Some have argued fervently that musical talent is genetic while others claim that it is primarily something acquired through hard work and perseverance – that practice makes perfect.
In the 1990s the researcher Anders Ericsson concluded that years and years of practice – not natural talent – was the main input behind musical expertise.
In 2014 another Swedish study published in Psychological Science pointed in the opposite direction. Researcher Miriam Mosing found twins that had gone separate ways – one had spent a lot of time practicing on instruments or singing, whereas the other one had not.
Then she tested how astute each of the twins was at perceiving various notes, melodies and rhythms. These are tasks which musicians excel at. But the ones who had not spent time arduously training their vocal chords or mastering instruments proved to be equally good as their musically experienced twins. This suggested a strong genetic contribution to musical talent.
A team of Finnish researchers have now looked at the issue from another angle.

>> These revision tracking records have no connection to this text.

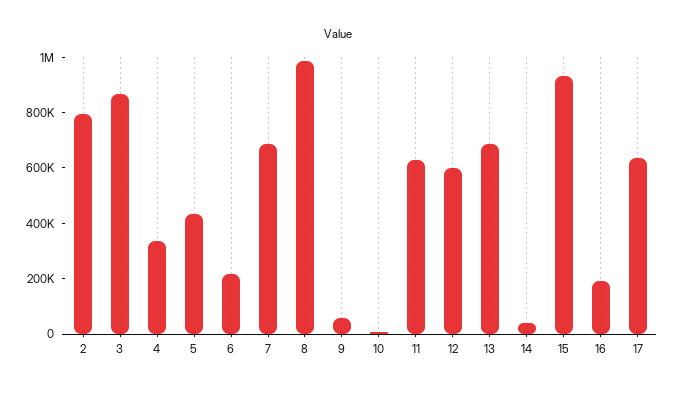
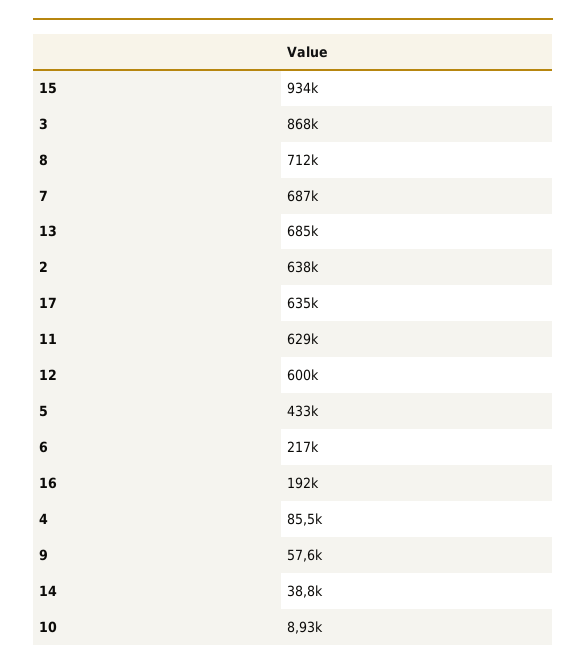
  {
-   "2": 800000,
+   "2": 638000,
    "3": 868000,
-   "4": 350000,
+   "4": 85500,
    "5": 433000,
    "6": 217000,
    "7": 687000,
-   "8": 1000000,
+   "8": 712000,
    "9": 57600,
    "10": 8930,
    "11": 629000,
    "12": 600000,
    "13": 685000,
    "14": 38800,
    "15": 934000,
    "16": 192000,
    "17": 635000
  }

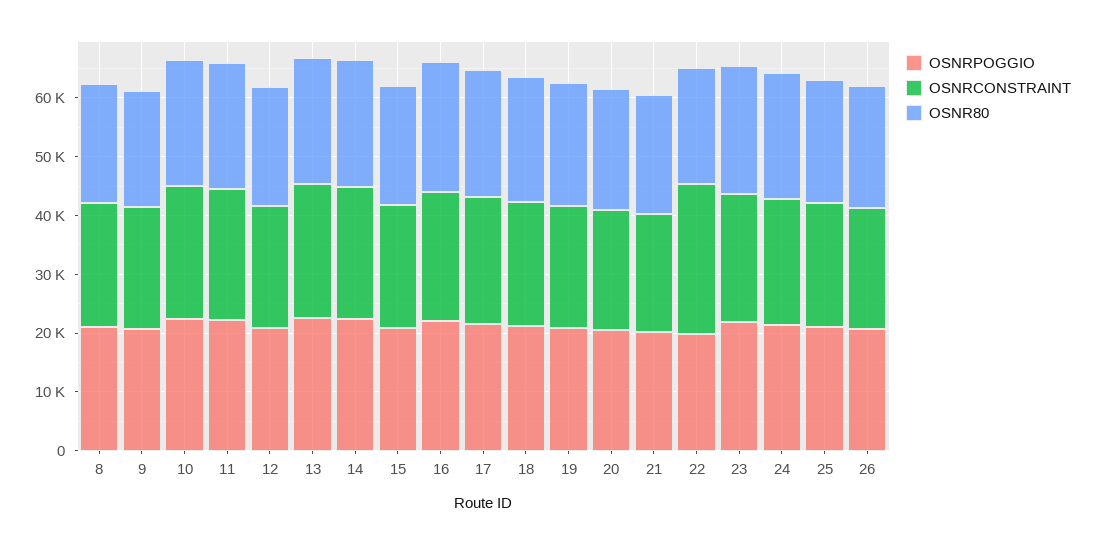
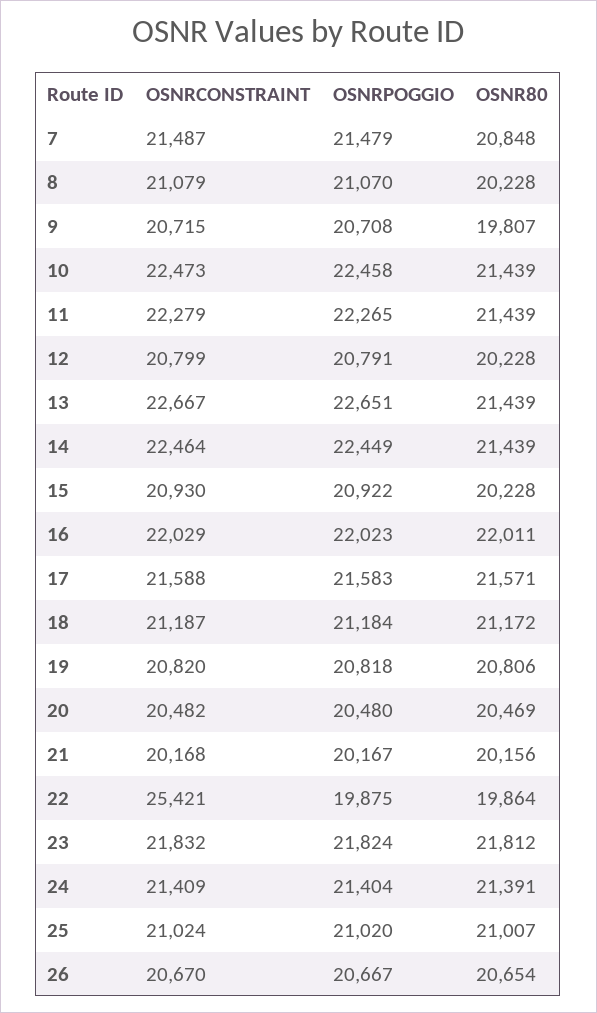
  {
    "OSNRPOGGIO": {
      "8": 21070,
      "9": 20708,
      "10": 22458,
      "11": 22265,
      "12": 20791,
      "13": 22651,
      "14": 22449,
      "15": 20922,
      "16": 22023,
      "17": 21583,
      "18": 21184,
      "19": 20818,
      "20": 20480,
      "21": 20167,
      "22": 19875,
      "23": 21824,
      "24": 21404,
      "25": 21020,
-     "26": 20667
+     "26": 20667,
+     "7": 21479
    },
    "OSNRCONSTRAINT": {
      "8": 21079,
      "9": 20715,
      "10": 22473,
      "11": 22279,
      "12": 20799,
      "13": 22667,
      "14": 22464,
      "15": 20930,
      "16": 22029,
      "17": 21588,
      "18": 21187,
      "19": 20820,
      "20": 20482,
      "21": 20168,
      "22": 25421,
      "23": 21832,
      "24": 21409,
      "25": 21024,
-     "26": 20670
+     "26": 20670,
+     "7": 21487
    },
    "OSNR80": {
      "8": 20228,
      "9": 19807,
      "10": 21439,
      "11": 21439,
      "12": 20228,
      "13": 21439,
      "14": 21439,
      "15": 20228,
      "16": 22011,
      "17": 21571,
      "18": 21172,
      "19": 20806,
      "20": 20469,
      "21": 20156,
      "22": 19864,
      "23": 21812,
      "24": 21391,
      "25": 21007,
-     "26": 20654
+     "26": 20654,
+     "7": 20848
    }
  }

What about the musical creativity needed to compose or adapt music? Can that be linked to genes?
Jaana Oikkonen at the University of Helsinki and her colleagues studied nearly 600 persons who had abundant musical experience.
The participants responded to a questionnaire which included a query into whether they personally had composed or arranged music, or whether they were involved in creative activities unrelated to music.

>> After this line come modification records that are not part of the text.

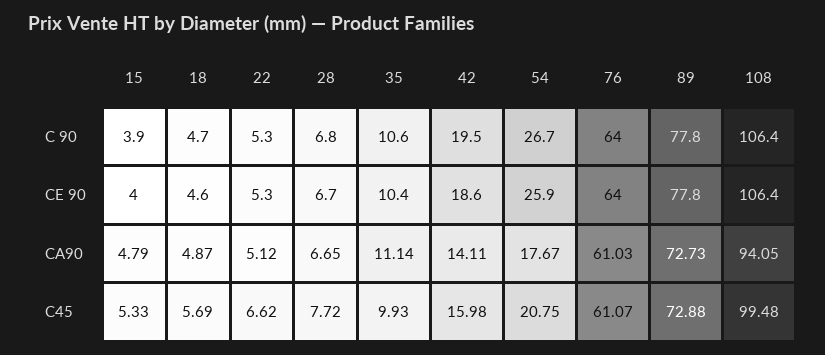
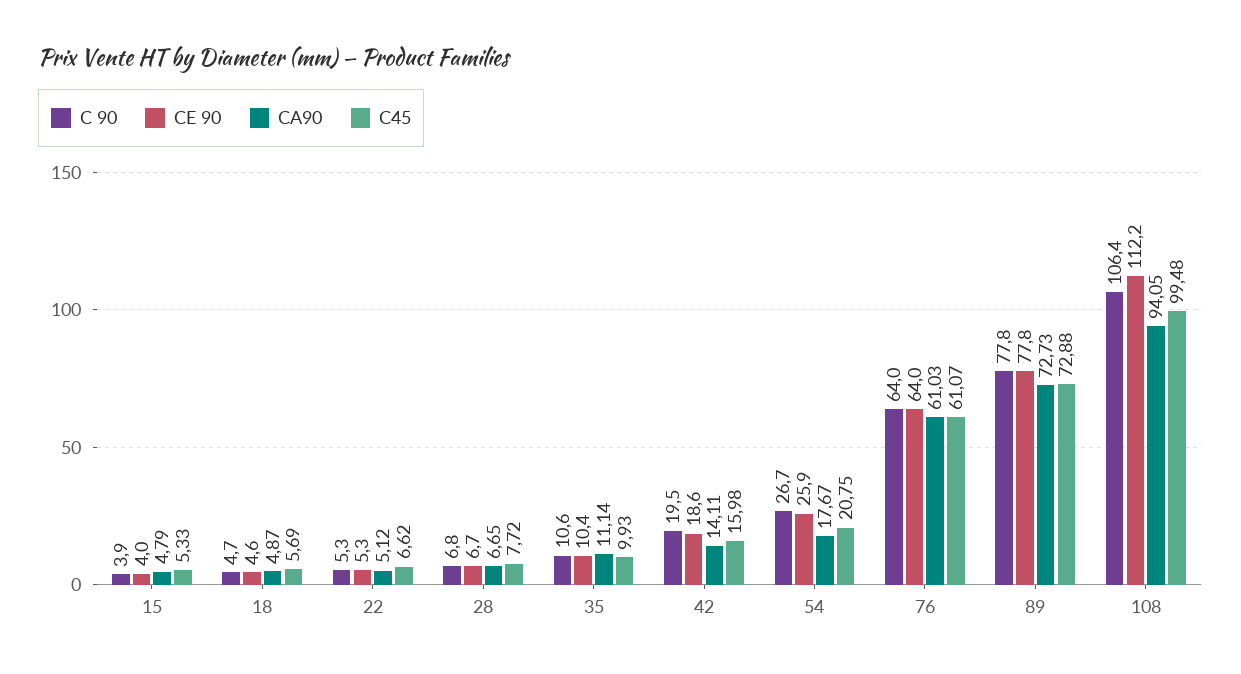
  {
    "C 90": {
      "15": 3.9,
      "18": 4.7,
      "22": 5.3,
      "28": 6.8,
      "35": 10.6,
      "42": 19.5,
      "54": 26.7,
      "76": 64,
      "89": 77.8,
      "108": 106.4
    },
    "CE 90": {
      "15": 4,
      "18": 4.6,
      "22": 5.3,
      "28": 6.7,
      "35": 10.4,
      "42": 18.6,
      "54": 25.9,
      "76": 64,
      "89": 77.8,
-     "108": 106.4
+     "108": 112.2
    },
    "CA90": {
      "15": 4.79,
      "18": 4.87,
      "22": 5.12,
      "28": 6.65,
      "35": 11.14,
      "42": 14.11,
      "54": 17.67,
      "76": 61.03,
      "89": 72.73,
      "108": 94.05
    },
    "C45": {
      "15": 5.33,
      "18": 5.69,
      "22": 6.62,
      "28": 7.72,
      "35": 9.93,
      "42": 15.98,
      "54": 20.75,
      "76": 61.07,
      "89": 72.88,
      "108": 99.48
    }
  }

The researchers then compared the answers to analyses of the participants’ individual genomes.
The results showed that special genes appear to correspond to the various talents. The researchers did not isolate individual talent genes, but they did find special areas of the chromosomes.
Composing seemed to be linked to genes in a certain part of chromosome four, whereas arranging music was connected to a site on chromosome 16.
Surprisingly, there were no evident genes linked to neither composing nor arranging music.
So it seems that genes are part of the medley in explaining various aptitudes among musicians.
There is still much that the study fails to determine.
One problem is that it is based on a questionnaire and thus self-reporting. The researchers conducted no objective assessments of the test persons’ levels of creativity or the quality of their outputs. This leaves room for error, as the participants could give wrong answers about how much they compose or arrange music, either intentionally or because they interpreted the questions differently.
At the risk of stretching this incertitude, one could say that the researchers found the genes responsible for wanting to be a composer, rather than for actually being one.
Nevertheless, the results could give a hint as to whether hard work alone is all that is really needed to become a musical composer or a conductor.